Можно с уверенностью утверждать, что пьянство и, так называемое, самоснабжение, особенно со стороны ответственных работников отрицательно воспринималось трудящимися, вносило дискредитирующий элемент в восприятие власти и негативно отражалось на трудовой мотивации. Призывы к интенсивному труду плохо сочетались с антиобщественным обликом таких руководителей. Безответственность в их поведении не оставалась не замеченной рабочими и колхозниками. Так, в январе 1942 г. в редакцию газеты «Горьковская Коммуна» поступило письмо от гражданки Кашеваровой, жительницы Залесского района, с жалобой на первого секретаря райкома ВКП(б). В письме приводились факты пьянства и самоснабжения2. Письмо было перенаправлено в обком партии, и по данной информации была проведена проверка, которая, в основном, подтвердила указанные факты. В справке по расследованию этого инцидента говорилось: «Население видит эти факты пьянства и высказывает свое недовольство. Тов. Кириллова, жена бывшего секретаря РКВКП(б), проживающая в одном доме с т. Мироновым (один из руководителей района. – В.С.), говорит, что пьют каждое воскресенье и становится стыдно за таких руководителей (курсив мой. – В.С.), влияние войны на которых ни в какой степени не отразилось»3.

Формирование позитивных поведенческих императивов, основанных на восприятии советской коммунистической морали, было актуальным на протяжении всей войны.

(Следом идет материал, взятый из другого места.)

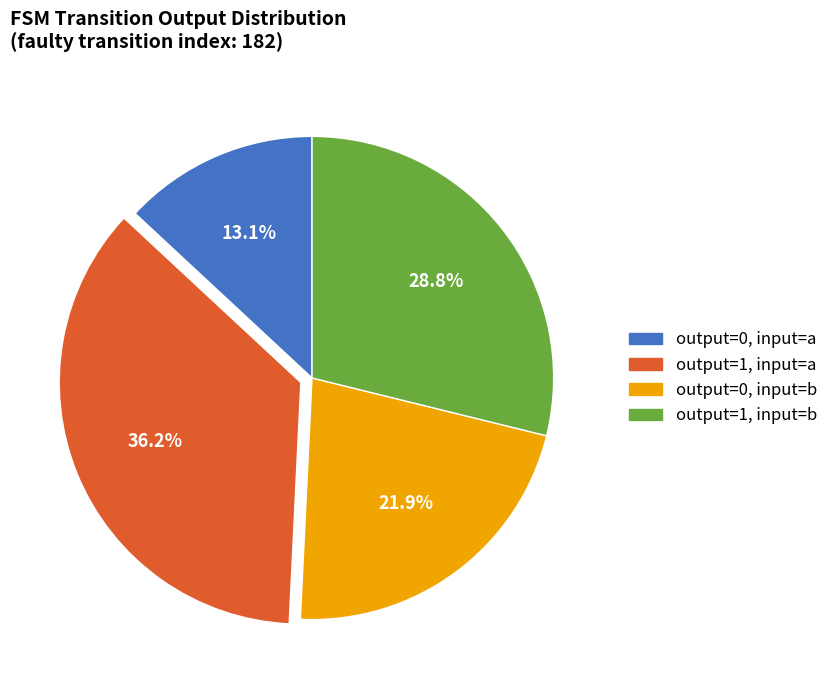

Is there any slice that represents more than half of the pie?

No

Это можно подчеркнуть, используя в качестве примера издание популярной брошюры с характерным названием: «Черты советского человека»4. В ней в форме небольших повестей раскрывался и одновременно пропагандировался позитивный образ советского человека, коммуниста, готового пожертвовать всем и самой жизнью ради общего дела1.

Как бы мы сегодня не оценивали сущность и последовательность советской коммунистической морали, необходимо признать, что в условиях Великой Отечественной войны именно она стала мощным духовным стимулом самоотверженного интенсивного труда на заводах, фабриках, в колхозах и совхозах. Ответственность за страну, за данное обязательство, торжественное обещание, клятва, чувство долга перед Родиной – эти определения, далеко не исчерпывающие понятие коммунистической морали, большинством трудящихся воспринимались как реально действующие нравственные императивы, во многом детерминирующие трудовое поведение. Именно поэтому отклонение от этих норм характеризовалось не только как опасный для обороны государства, но и общественно неприемлемый стиль поведения.

Проанализировав факторы, формировавшие духовный облик гражданского человека периода Великой Отечественной войны, и основные мотивации его поведения, можно реконструировать те черты его духовного портрета, которые способствовали организации сопротивления врагу, благодаря наличию и развитию которых государство добилось победы в войне. Кроме того, можно определить черты, противоположные конструктивным, которые подавлялись государством, поскольку в потенциале могли помешать организации обороны.

К конструктивным качественным характеристикам психики человека военного времени, в первую очередь, следует отнести: 1) волю к жизни, 2) преимущественное наличие коллективистской психологии, 3) веру в победу и доверие к власти. Их противоположностью являлись: 1) слабоволие, выражавшееся в панике, фрустрации, не способности к сопротивлению, 2) индивидуализм, который приводил к отторжению идеи совместной борьбы с врагом, 3) неуверенность в победе, недоверие властям. Все эти деструктивные с точки зрения организации обороны психические реакции и вызванное ими соответствующее поведение активно отслеживались властью и пресекались.